For many years I was an Instructor Trainer (I.T.) for a first aid agency. This allowed me to train people to instruct certified first aid courses and monitor that they were capable and maintaining standards. One January, I was asked to go to Windsor to facilitate a workshop as a tune-up for instructors. I was to work with two local I.T’s. I arrived late in the afternoon to meet them and set up for the event. I went with of them to get some supper before the 7 pm start.
We chatted about ourselves. He was a paramedic who worked in the field and also taught in the college training program. I revealed my recent experience with leaving my home and staying at the WRRC shelter. He asked me if I could explain something he had witnessed on the job, due to my experiences.

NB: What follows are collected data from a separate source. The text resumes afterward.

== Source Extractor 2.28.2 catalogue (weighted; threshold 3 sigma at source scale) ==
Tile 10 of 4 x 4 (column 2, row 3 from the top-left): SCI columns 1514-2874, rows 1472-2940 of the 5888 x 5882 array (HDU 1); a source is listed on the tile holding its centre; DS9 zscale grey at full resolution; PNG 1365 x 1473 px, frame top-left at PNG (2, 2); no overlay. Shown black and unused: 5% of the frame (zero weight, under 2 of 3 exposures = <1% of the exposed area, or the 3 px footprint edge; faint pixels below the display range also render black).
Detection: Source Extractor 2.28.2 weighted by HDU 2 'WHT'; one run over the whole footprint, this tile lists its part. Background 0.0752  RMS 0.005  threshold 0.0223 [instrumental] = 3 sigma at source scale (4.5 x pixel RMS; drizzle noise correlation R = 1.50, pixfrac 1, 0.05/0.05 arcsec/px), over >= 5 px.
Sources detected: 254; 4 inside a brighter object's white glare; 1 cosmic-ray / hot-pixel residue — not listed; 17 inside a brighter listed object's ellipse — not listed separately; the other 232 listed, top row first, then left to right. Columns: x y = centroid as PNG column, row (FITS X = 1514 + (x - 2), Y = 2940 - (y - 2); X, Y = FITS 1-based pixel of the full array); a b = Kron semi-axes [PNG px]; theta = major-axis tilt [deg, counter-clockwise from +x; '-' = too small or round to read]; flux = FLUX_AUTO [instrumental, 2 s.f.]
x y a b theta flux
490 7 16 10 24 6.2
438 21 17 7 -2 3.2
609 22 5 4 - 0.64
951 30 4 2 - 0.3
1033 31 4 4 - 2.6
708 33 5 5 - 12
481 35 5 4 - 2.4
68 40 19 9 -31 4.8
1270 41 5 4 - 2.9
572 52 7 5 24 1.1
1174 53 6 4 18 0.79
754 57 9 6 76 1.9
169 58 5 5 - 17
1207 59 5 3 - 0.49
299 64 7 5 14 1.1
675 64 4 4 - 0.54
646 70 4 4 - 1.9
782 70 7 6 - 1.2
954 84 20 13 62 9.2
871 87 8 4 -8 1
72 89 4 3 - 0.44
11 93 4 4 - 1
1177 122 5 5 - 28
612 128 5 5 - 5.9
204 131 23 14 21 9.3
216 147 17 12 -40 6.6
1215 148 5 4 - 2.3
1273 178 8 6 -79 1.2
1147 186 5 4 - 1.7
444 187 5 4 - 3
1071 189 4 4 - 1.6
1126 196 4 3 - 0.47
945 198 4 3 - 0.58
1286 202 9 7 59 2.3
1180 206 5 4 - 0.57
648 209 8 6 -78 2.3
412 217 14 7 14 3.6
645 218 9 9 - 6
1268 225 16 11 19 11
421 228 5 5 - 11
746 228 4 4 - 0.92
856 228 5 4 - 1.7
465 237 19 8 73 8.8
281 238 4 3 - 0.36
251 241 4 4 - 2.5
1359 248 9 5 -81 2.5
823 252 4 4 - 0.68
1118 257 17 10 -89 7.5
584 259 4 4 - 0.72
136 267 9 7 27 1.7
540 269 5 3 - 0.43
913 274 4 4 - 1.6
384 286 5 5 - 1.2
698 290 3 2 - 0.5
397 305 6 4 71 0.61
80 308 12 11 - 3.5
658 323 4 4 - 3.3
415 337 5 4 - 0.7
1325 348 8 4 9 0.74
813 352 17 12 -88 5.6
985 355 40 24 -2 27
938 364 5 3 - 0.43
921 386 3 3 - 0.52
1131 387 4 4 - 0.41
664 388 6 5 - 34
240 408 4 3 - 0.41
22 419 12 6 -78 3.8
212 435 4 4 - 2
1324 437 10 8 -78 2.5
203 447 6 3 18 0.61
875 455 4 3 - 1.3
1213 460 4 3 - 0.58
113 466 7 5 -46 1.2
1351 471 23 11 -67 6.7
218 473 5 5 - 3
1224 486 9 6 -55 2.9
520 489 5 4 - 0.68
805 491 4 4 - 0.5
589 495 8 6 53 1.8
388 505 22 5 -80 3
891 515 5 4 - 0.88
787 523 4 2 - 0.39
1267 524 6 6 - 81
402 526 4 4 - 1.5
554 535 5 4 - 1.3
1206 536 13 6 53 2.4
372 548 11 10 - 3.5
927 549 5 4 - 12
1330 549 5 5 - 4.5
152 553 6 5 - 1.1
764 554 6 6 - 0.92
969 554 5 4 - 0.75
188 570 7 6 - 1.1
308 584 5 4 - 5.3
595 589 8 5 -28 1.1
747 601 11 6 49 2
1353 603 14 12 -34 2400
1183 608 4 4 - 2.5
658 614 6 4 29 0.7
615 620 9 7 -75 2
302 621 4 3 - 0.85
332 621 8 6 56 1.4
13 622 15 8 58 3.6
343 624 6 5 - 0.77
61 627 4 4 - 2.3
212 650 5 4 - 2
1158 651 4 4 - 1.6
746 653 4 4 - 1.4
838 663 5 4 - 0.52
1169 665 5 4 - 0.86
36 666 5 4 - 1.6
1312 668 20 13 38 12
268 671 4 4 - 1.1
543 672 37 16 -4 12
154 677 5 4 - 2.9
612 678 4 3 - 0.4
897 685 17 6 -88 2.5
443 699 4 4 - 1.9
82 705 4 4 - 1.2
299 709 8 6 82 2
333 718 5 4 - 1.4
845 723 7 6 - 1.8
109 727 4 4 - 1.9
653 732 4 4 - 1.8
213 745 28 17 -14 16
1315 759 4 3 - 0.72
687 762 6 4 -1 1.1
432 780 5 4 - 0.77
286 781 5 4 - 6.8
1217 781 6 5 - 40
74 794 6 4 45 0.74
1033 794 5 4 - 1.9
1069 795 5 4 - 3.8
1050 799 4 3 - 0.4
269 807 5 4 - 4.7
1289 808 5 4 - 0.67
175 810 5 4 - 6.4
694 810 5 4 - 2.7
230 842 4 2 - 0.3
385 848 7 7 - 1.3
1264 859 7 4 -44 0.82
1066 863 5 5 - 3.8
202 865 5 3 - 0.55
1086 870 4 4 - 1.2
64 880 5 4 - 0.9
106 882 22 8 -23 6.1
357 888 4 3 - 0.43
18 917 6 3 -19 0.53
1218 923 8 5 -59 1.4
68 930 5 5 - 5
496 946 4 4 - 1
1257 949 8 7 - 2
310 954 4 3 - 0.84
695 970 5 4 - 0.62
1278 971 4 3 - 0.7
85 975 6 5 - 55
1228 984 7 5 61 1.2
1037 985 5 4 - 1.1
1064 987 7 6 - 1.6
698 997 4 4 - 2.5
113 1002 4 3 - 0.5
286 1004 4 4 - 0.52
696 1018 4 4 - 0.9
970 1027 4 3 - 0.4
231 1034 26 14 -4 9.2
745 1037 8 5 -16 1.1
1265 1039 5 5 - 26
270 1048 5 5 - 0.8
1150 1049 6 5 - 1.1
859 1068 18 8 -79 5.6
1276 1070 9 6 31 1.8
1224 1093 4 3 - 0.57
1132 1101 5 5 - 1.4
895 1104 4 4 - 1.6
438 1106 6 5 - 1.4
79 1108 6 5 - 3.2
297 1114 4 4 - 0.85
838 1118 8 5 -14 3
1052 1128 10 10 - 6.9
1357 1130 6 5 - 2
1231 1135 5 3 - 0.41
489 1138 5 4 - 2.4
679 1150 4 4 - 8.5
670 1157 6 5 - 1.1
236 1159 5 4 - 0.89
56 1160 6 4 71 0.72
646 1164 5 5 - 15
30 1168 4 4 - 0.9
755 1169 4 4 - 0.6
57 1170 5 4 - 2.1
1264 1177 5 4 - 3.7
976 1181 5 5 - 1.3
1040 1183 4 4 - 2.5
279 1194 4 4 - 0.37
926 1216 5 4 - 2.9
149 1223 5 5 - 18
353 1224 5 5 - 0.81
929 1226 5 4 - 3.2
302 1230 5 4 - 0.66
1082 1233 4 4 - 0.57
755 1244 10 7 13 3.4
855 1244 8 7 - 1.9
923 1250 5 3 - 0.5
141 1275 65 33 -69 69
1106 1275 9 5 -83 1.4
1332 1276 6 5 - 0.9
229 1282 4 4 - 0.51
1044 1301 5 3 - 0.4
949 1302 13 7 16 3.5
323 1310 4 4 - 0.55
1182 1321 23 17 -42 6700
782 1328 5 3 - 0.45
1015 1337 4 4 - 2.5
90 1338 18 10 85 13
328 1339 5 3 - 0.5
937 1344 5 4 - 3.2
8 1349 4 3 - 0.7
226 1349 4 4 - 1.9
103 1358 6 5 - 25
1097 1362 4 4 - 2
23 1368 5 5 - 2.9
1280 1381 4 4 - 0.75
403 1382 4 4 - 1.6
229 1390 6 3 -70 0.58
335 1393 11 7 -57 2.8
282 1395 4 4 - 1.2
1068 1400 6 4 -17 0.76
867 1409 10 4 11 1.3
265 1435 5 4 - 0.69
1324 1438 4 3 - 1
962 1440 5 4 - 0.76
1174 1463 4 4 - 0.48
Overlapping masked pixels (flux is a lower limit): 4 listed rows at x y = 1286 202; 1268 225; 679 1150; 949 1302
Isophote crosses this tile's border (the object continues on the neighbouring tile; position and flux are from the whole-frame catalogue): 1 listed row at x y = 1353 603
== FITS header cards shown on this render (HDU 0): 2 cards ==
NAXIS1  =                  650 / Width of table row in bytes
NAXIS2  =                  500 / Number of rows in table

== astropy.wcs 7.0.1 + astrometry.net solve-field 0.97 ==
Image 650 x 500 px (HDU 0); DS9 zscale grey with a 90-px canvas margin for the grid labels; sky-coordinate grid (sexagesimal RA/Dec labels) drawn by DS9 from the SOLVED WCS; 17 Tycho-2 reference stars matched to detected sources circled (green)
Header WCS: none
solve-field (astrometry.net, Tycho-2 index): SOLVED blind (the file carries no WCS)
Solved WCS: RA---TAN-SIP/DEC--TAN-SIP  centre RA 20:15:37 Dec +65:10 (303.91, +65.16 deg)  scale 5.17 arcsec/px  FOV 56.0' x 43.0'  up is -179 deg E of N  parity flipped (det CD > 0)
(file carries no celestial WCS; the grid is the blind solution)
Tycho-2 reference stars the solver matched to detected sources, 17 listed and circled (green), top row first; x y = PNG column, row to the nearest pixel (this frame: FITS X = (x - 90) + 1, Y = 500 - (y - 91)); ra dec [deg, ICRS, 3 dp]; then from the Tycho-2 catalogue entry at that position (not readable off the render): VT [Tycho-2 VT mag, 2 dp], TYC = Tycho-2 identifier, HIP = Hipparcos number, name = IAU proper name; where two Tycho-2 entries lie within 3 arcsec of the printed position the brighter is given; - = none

One day, they were called to pick up a women who had been badly beaten by her husband, who the police had under restraint at the house. They treated the woman and loaded her on a stretcher to take to hospital, when he noticed a little girl standing nearby. He said that as a dad himself, and after years of dealing with children at emergencies, he usually found children were either overly curious and asking a million questions or shy and hiding. This girl was neither. In fact she was absolutely blank in expression. He felt his internal alarms going off and told the police that they were taking her to hospital as well. The father objected, but he announced that they were taking her daughter with her. At the hospital the woman was admitted for care and the girl examined. They learned that she had been assaulted and Children’s Aid Services took over her care for the time being. He found out three weeks later that the woman had returned home again. His big question was, “why?”
I said that I couldn’t speak for her and didn’t know all her circumstances, but my thoughts based on my experience, and talking to others in my support group was as follows:
She was probably very grateful for the care she received. She was probably connected to social services at the hospital who would set in place a network of assistance. Everyone believed that she now had the tools to get out of her domestic hell and create a new and better life. There was only one person in this formula who did not believe she could do it – herself. Believing in yourself after years of being told you are stupid, worthless and useless, and being prevented from doing anything to change that, leaves a person with basement level self esteem. Also when not present, you lose the ability to gauge his mood and the danger level, which is scary too. I contemplated once after separating, that t would be easier to go back to my old life than have to keep pushing forward. That day I took a large pad of paper and started listing all the things that he had done that terrified me and that I hated. I didn’t stop writing for 10 pages. When I reread the list, it convinced me that I did not want to live that way ever again. I folded up the list and have kept it to this day, so I can read it if I need reminding.
The paramedic is not alone in wondering why a woman would go back. Those who work at the shelter see it time and again. To those who work to help women caught in a cycle of abuse, I say Don’t give up! What you do is so valuable in the effort to end violence. Understand that you won’t win every battle, but one by one you make it possible for individuals to leave hell. The rest is up to the woman herself. Reach out and take that hand. As many times as it takes.